» **Material for this task**
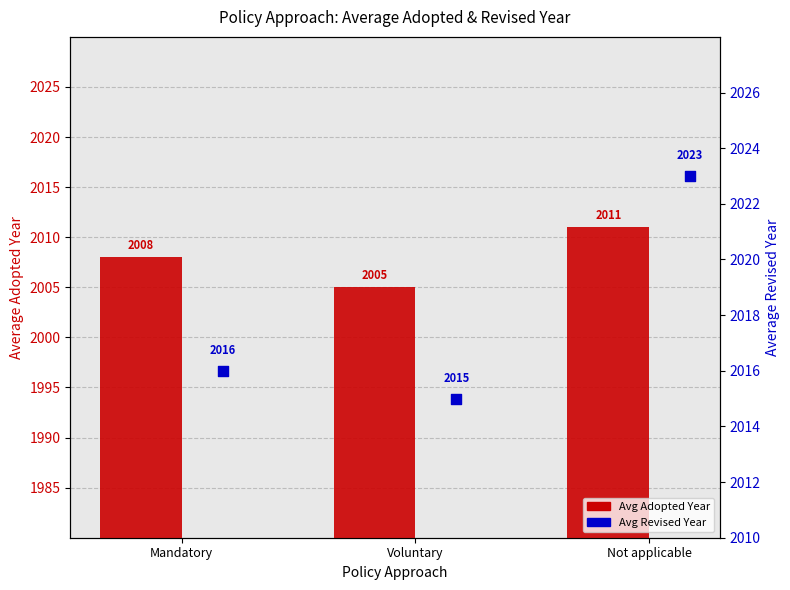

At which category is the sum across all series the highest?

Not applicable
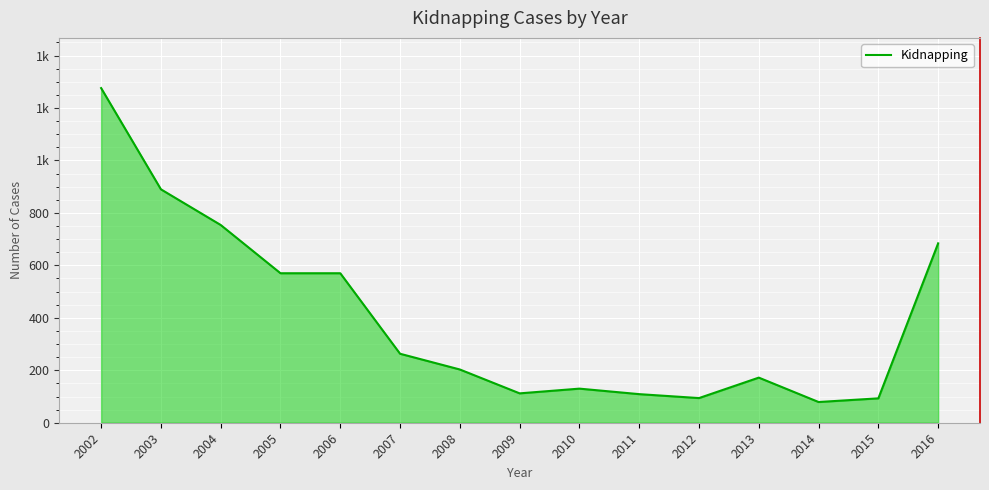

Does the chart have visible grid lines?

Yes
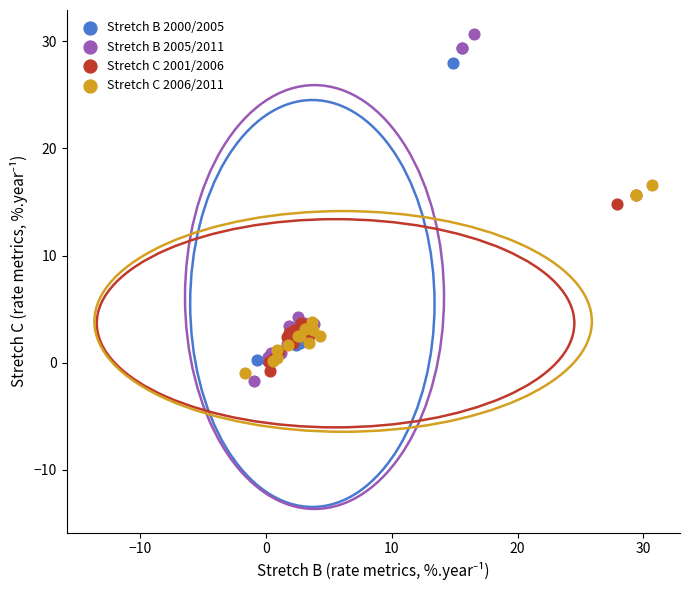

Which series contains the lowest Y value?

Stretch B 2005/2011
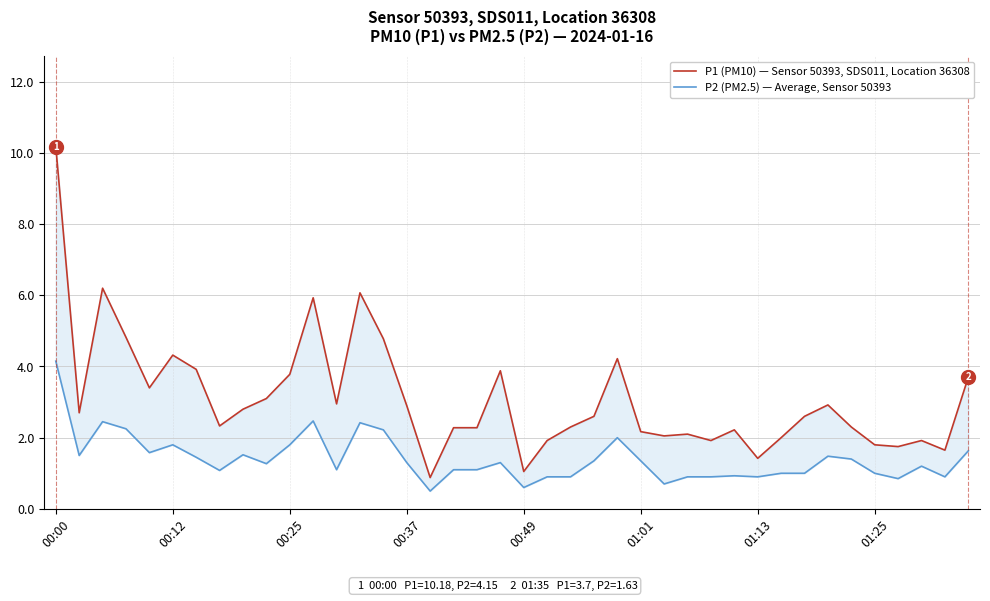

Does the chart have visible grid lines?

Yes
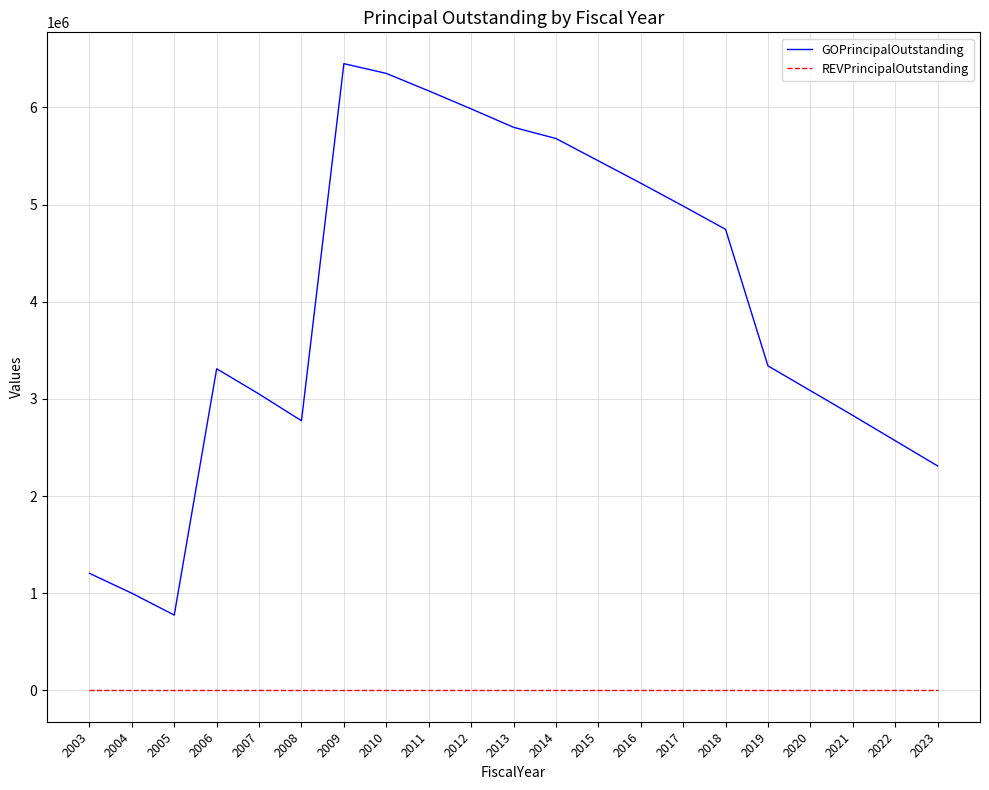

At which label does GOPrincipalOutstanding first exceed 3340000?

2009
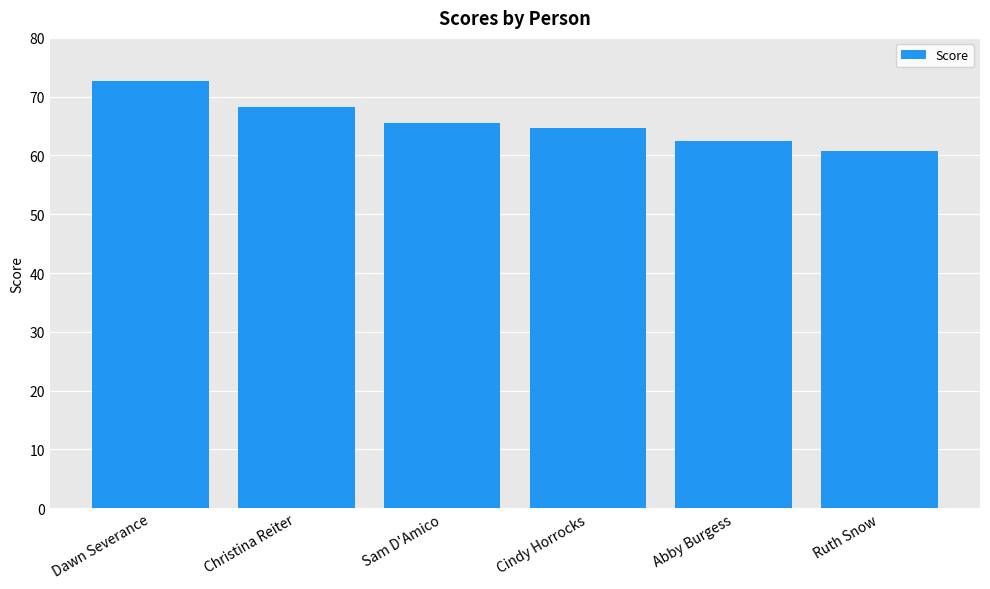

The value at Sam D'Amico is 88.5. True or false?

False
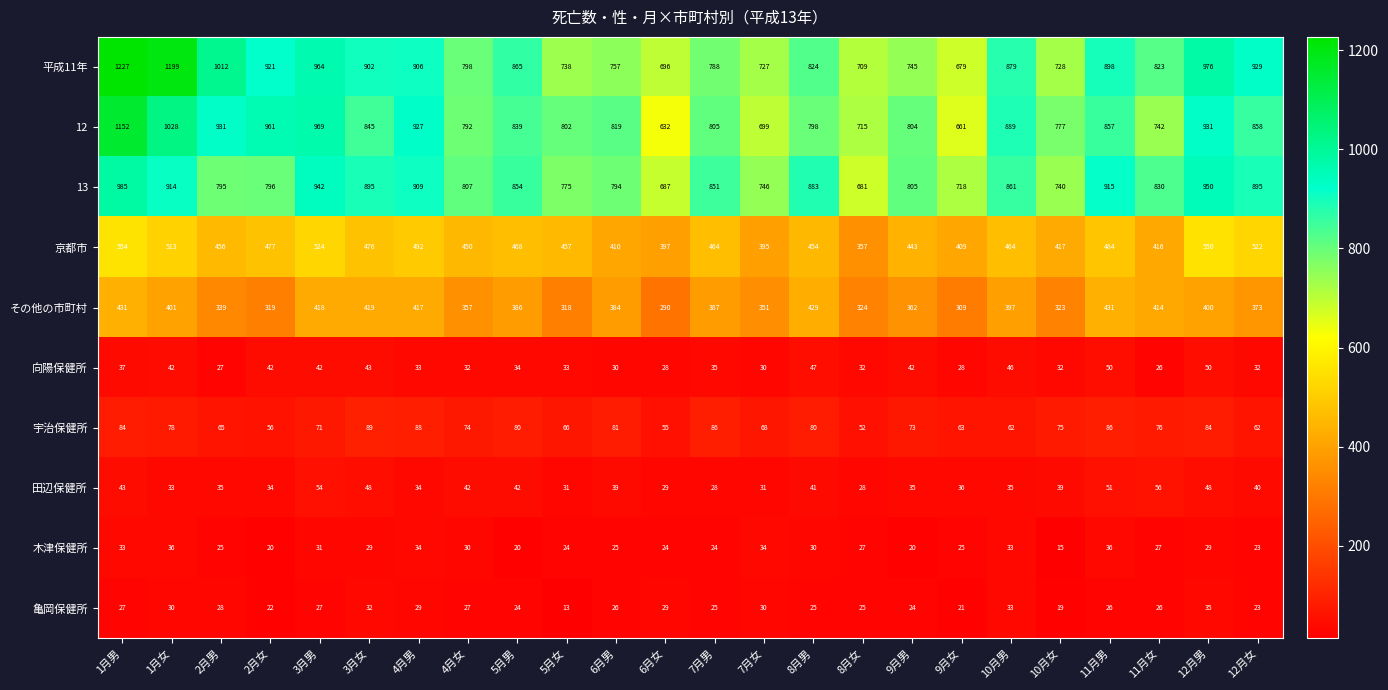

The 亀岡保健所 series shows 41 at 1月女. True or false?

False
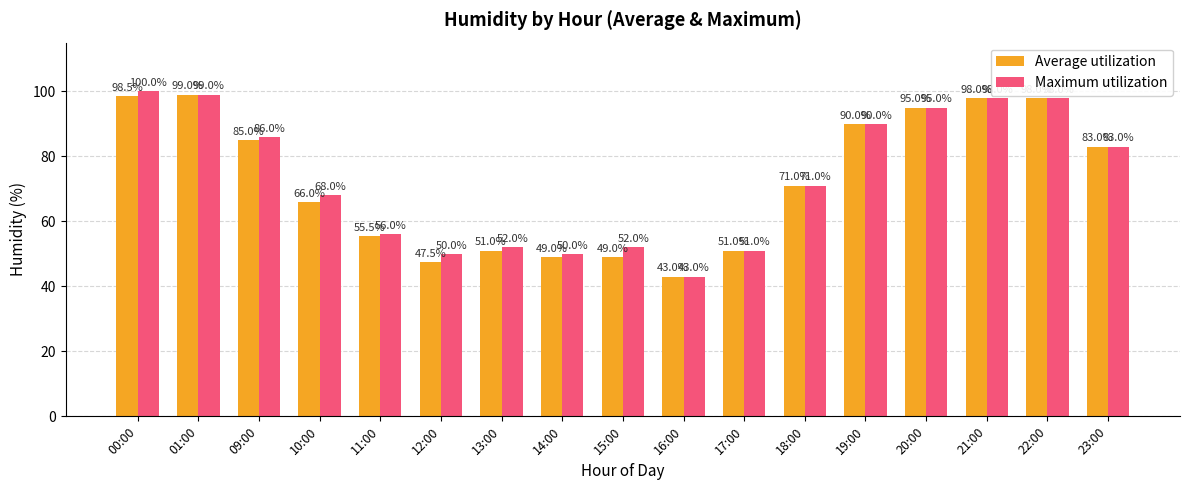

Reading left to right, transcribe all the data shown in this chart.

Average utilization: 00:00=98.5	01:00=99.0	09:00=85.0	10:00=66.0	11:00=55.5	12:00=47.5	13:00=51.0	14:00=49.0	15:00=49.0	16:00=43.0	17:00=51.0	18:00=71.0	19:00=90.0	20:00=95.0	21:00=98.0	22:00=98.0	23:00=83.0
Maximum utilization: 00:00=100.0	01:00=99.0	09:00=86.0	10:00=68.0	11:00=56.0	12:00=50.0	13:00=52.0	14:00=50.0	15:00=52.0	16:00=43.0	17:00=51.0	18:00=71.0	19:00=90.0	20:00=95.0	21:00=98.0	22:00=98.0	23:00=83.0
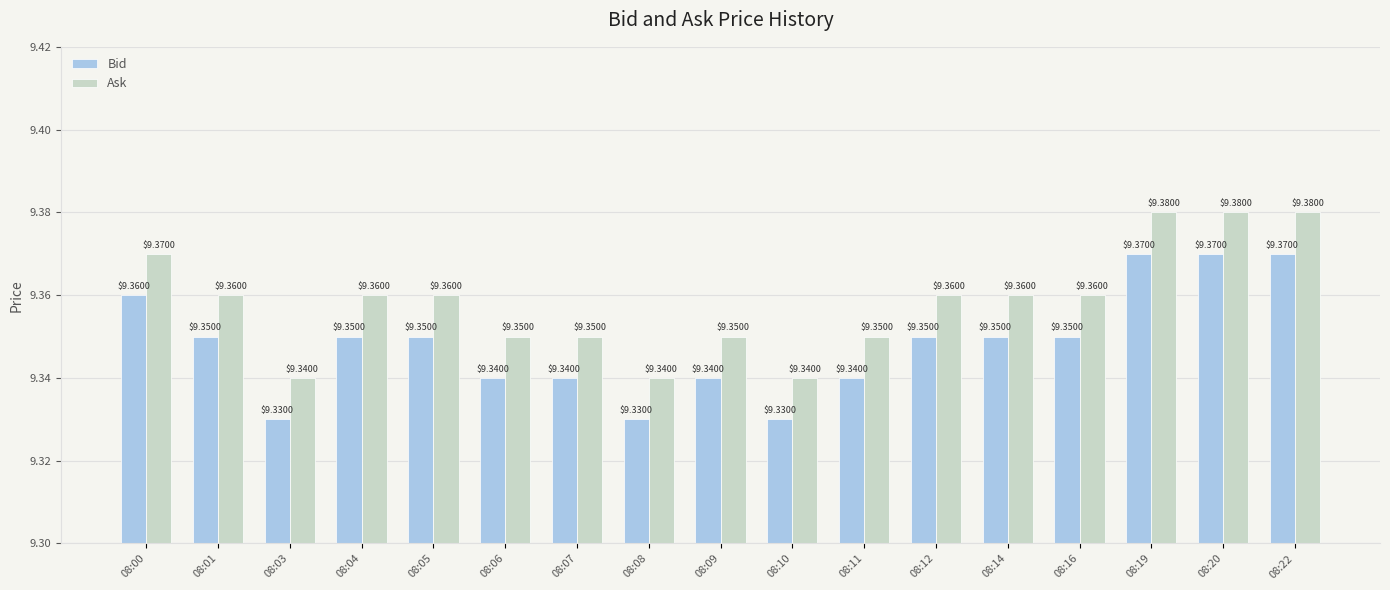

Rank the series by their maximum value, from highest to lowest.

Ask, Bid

» **Exercise brief**
Quote the stretch of rows above from the line containing "The 亀岡保健所 series" through the end of the rows, word for word and with both ends included. Leave the pictures out of your answer.

» **Exercise response**
The 亀岡保健所 series shows 41 at 1月女. True or false?

False

Reading left to right, transcribe all the data shown in this chart.

Average utilization: 00:00=98.5	01:00=99.0	09:00=85.0	10:00=66.0	11:00=55.5	12:00=47.5	13:00=51.0	14:00=49.0	15:00=49.0	16:00=43.0	17:00=51.0	18:00=71.0	19:00=90.0	20:00=95.0	21:00=98.0	22:00=98.0	23:00=83.0
Maximum utilization: 00:00=100.0	01:00=99.0	09:00=86.0	10:00=68.0	11:00=56.0	12:00=50.0	13:00=52.0	14:00=50.0	15:00=52.0	16:00=43.0	17:00=51.0	18:00=71.0	19:00=90.0	20:00=95.0	21:00=98.0	22:00=98.0	23:00=83.0

Rank the series by their maximum value, from highest to lowest.

Ask, Bid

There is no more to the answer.